§ Jouw opdracht:
Geef de records hieronder opnieuw, maar zet overal "Right Answer" in plaats van "Correct Answer". Verander verder niets.

(Fragmenten van records uit een verzameling)
------

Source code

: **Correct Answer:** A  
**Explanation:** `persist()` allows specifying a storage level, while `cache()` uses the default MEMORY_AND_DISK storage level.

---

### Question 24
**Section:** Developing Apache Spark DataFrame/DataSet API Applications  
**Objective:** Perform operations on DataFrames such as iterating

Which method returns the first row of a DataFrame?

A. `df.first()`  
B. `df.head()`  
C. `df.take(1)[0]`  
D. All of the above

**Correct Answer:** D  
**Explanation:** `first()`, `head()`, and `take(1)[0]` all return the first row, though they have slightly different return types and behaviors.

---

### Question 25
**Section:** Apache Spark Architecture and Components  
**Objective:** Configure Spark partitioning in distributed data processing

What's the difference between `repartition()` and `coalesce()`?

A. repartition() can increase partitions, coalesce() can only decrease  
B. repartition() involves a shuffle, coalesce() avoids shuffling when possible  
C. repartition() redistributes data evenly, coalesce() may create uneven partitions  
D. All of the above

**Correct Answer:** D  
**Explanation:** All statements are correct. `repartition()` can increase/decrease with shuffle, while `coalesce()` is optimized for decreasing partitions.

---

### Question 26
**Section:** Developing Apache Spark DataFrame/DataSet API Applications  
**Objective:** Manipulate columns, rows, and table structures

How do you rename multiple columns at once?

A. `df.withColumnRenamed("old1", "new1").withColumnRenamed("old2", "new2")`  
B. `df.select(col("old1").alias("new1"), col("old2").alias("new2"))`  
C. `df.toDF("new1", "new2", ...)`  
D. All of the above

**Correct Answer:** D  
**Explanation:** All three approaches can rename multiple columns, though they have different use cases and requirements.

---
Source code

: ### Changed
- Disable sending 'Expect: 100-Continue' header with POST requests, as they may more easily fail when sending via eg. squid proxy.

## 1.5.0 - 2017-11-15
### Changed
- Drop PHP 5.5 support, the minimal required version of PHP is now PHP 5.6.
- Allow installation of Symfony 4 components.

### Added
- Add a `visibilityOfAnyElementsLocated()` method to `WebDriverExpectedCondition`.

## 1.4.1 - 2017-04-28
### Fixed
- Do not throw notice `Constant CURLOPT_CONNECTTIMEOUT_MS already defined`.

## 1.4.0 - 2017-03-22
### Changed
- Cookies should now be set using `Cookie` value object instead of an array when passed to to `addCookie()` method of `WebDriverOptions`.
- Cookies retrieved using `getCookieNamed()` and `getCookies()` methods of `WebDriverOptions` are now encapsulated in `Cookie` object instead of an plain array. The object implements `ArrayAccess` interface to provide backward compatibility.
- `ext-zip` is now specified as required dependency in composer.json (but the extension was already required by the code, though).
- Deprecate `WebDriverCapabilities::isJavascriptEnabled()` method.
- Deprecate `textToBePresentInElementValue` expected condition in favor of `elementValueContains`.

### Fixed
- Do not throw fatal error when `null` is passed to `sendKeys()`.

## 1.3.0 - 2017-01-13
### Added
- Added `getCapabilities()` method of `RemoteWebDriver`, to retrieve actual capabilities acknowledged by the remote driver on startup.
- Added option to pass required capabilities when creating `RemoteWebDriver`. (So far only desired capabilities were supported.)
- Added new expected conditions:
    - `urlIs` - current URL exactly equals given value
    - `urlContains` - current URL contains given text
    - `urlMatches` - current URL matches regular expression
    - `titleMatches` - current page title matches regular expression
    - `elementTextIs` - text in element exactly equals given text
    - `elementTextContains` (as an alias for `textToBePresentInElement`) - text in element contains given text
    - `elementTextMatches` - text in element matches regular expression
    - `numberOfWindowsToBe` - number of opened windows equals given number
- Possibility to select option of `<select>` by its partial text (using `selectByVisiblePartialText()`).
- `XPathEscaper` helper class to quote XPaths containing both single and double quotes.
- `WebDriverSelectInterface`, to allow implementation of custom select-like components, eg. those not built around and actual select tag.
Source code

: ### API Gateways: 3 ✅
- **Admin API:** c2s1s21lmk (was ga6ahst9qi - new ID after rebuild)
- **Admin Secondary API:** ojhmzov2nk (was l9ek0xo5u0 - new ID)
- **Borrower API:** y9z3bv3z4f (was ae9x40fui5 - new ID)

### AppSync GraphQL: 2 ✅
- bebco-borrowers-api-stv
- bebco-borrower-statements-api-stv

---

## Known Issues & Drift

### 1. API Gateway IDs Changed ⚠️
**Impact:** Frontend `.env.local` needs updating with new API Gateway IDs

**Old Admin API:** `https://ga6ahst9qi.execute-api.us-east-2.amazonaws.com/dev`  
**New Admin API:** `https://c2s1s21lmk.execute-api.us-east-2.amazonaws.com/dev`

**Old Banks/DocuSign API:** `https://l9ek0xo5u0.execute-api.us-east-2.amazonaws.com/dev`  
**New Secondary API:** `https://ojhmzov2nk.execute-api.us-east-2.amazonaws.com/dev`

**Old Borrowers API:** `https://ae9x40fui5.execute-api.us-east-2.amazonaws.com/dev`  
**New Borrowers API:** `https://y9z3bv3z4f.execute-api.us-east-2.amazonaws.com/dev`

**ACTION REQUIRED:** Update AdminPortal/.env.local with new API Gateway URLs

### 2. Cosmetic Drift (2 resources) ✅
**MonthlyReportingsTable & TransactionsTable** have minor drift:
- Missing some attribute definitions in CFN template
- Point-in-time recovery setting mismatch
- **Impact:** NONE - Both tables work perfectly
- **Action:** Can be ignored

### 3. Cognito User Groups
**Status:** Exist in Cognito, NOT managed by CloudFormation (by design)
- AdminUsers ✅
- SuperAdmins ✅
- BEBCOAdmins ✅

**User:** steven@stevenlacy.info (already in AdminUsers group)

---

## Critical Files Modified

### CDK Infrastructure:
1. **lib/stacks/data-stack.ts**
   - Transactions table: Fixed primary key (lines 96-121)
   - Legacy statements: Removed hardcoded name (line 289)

------

§ Verwacht antwoord:
Source code

: **Right Answer:** A  
**Explanation:** `persist()` allows specifying a storage level, while `cache()` uses the default MEMORY_AND_DISK storage level.

---

### Question 24
**Section:** Developing Apache Spark DataFrame/DataSet API Applications  
**Objective:** Perform operations on DataFrames such as iterating

Which method returns the first row of a DataFrame?

A. `df.first()`  
B. `df.head()`  
C. `df.take(1)[0]`  
D. All of the above

**Right Answer:** D  
**Explanation:** `first()`, `head()`, and `take(1)[0]` all return the first row, though they have slightly different return types and behaviors.

---

### Question 25
**Section:** Apache Spark Architecture and Components  
**Objective:** Configure Spark partitioning in distributed data processing

What's the difference between `repartition()` and `coalesce()`?

A. repartition() can increase partitions, coalesce() can only decrease  
B. repartition() involves a shuffle, coalesce() avoids shuffling when possible  
C. repartition() redistributes data evenly, coalesce() may create uneven partitions  
D. All of the above

**Right Answer:** D  
**Explanation:** All statements are correct. `repartition()` can increase/decrease with shuffle, while `coalesce()` is optimized for decreasing partitions.

---

### Question 26
**Section:** Developing Apache Spark DataFrame/DataSet API Applications  
**Objective:** Manipulate columns, rows, and table structures

How do you rename multiple columns at once?

A. `df.withColumnRenamed("old1", "new1").withColumnRenamed("old2", "new2")`  
B. `df.select(col("old1").alias("new1"), col("old2").alias("new2"))`  
C. `df.toDF("new1", "new2", ...)`  
D. All of the above

**Right Answer:** D  
**Explanation:** All three approaches can rename multiple columns, though they have different use cases and requirements.

---
Source code

: ### Changed
- Disable sending 'Expect: 100-Continue' header with POST requests, as they may more easily fail when sending via eg. squid proxy.

## 1.5.0 - 2017-11-15
### Changed
- Drop PHP 5.5 support, the minimal required version of PHP is now PHP 5.6.
- Allow installation of Symfony 4 components.

### Added
- Add a `visibilityOfAnyElementsLocated()` method to `WebDriverExpectedCondition`.

## 1.4.1 - 2017-04-28
### Fixed
- Do not throw notice `Constant CURLOPT_CONNECTTIMEOUT_MS already defined`.

## 1.4.0 - 2017-03-22
### Changed
- Cookies should now be set using `Cookie` value object instead of an array when passed to to `addCookie()` method of `WebDriverOptions`.
- Cookies retrieved using `getCookieNamed()` and `getCookies()` methods of `WebDriverOptions` are now encapsulated in `Cookie` object instead of an plain array. The object implements `ArrayAccess` interface to provide backward compatibility.
- `ext-zip` is now specified as required dependency in composer.json (but the extension was already required by the code, though).
- Deprecate `WebDriverCapabilities::isJavascriptEnabled()` method.
- Deprecate `textToBePresentInElementValue` expected condition in favor of `elementValueContains`.

### Fixed
- Do not throw fatal error when `null` is passed to `sendKeys()`.

## 1.3.0 - 2017-01-13
### Added
- Added `getCapabilities()` method of `RemoteWebDriver`, to retrieve actual capabilities acknowledged by the remote driver on startup.
- Added option to pass required capabilities when creating `RemoteWebDriver`. (So far only desired capabilities were supported.)
- Added new expected conditions:
    - `urlIs` - current URL exactly equals given value
    - `urlContains` - current URL contains given text
    - `urlMatches` - current URL matches regular expression
    - `titleMatches` - current page title matches regular expression
    - `elementTextIs` - text in element exactly equals given text
    - `elementTextContains` (as an alias for `textToBePresentInElement`) - text in element contains given text
    - `elementTextMatches` - text in element matches regular expression
    - `numberOfWindowsToBe` - number of opened windows equals given number
- Possibility to select option of `<select>` by its partial text (using `selectByVisiblePartialText()`).
- `XPathEscaper` helper class to quote XPaths containing both single and double quotes.
- `WebDriverSelectInterface`, to allow implementation of custom select-like components, eg. those not built around and actual select tag.
Source code

: ### API Gateways: 3 ✅
- **Admin API:** c2s1s21lmk (was ga6ahst9qi - new ID after rebuild)
- **Admin Secondary API:** ojhmzov2nk (was l9ek0xo5u0 - new ID)
- **Borrower API:** y9z3bv3z4f (was ae9x40fui5 - new ID)

### AppSync GraphQL: 2 ✅
- bebco-borrowers-api-stv
- bebco-borrower-statements-api-stv

---

## Known Issues & Drift

### 1. API Gateway IDs Changed ⚠️
**Impact:** Frontend `.env.local` needs updating with new API Gateway IDs

**Old Admin API:** `https://ga6ahst9qi.execute-api.us-east-2.amazonaws.com/dev`  
**New Admin API:** `https://c2s1s21lmk.execute-api.us-east-2.amazonaws.com/dev`

**Old Banks/DocuSign API:** `https://l9ek0xo5u0.execute-api.us-east-2.amazonaws.com/dev`  
**New Secondary API:** `https://ojhmzov2nk.execute-api.us-east-2.amazonaws.com/dev`

**Old Borrowers API:** `https://ae9x40fui5.execute-api.us-east-2.amazonaws.com/dev`  
**New Borrowers API:** `https://y9z3bv3z4f.execute-api.us-east-2.amazonaws.com/dev`

**ACTION REQUIRED:** Update AdminPortal/.env.local with new API Gateway URLs

### 2. Cosmetic Drift (2 resources) ✅
**MonthlyReportingsTable & TransactionsTable** have minor drift:
- Missing some attribute definitions in CFN template
- Point-in-time recovery setting mismatch
- **Impact:** NONE - Both tables work perfectly
- **Action:** Can be ignored

### 3. Cognito User Groups
**Status:** Exist in Cognito, NOT managed by CloudFormation (by design)
- AdminUsers ✅
- SuperAdmins ✅
- BEBCOAdmins ✅

**User:** steven@stevenlacy.info (already in AdminUsers group)

---

## Critical Files Modified

### CDK Infrastructure:
1. **lib/stacks/data-stack.ts**
   - Transactions table: Fixed primary key (lines 96-121)
   - Legacy statements: Removed hardcoded name (line 289)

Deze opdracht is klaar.